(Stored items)
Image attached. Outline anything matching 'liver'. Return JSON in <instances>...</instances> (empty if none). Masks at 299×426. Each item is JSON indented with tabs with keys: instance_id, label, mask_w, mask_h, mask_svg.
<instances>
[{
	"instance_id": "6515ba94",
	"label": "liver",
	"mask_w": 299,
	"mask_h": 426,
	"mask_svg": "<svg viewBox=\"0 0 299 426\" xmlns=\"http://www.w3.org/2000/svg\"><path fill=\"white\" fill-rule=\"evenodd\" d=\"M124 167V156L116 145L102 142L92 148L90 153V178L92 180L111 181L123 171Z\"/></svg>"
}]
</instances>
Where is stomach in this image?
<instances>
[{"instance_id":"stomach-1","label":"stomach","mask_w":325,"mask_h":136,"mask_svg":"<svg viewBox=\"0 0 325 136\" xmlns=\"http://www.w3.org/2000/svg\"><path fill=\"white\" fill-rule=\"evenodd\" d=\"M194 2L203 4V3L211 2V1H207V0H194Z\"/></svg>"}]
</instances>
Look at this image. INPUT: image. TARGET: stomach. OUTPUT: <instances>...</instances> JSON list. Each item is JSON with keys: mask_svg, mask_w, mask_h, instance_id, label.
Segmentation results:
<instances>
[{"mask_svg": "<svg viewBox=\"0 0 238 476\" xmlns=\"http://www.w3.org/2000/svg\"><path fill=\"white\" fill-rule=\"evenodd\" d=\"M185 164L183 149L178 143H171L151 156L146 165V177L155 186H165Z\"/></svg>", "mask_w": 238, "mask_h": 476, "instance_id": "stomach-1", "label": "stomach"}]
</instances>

Exercise objective: Rewrite the data from the line containing "Look at this" through the end of the data as a two-column CSV with the headers input and output. Each row holds one text in the input column and its answer in the output column, with every field quoted and line breaks replaced by spaces.

Reply to the task:
input,output
"Look at this image. INPUT: image. TARGET: stomach. OUTPUT: <instances>...</instances> JSON list. Each item is JSON with keys: mask_svg, mask_w, mask_h, instance_id, label.","Segmentation results: <instances> [{""mask_svg"": ""<svg viewBox=\""0 0 238 476\"" xmlns=\""http://www.w3.org/2000/svg\""><path fill=\""white\"" fill-rule=\""evenodd\"" d=\""M185 164L183 149L178 143H171L151 156L146 165V177L155 186H165Z\""/></svg>"", ""mask_w"": 238, ""mask_h"": 476, ""instance_id"": ""stomach-1"", ""label"": ""stomach""}] </instances>"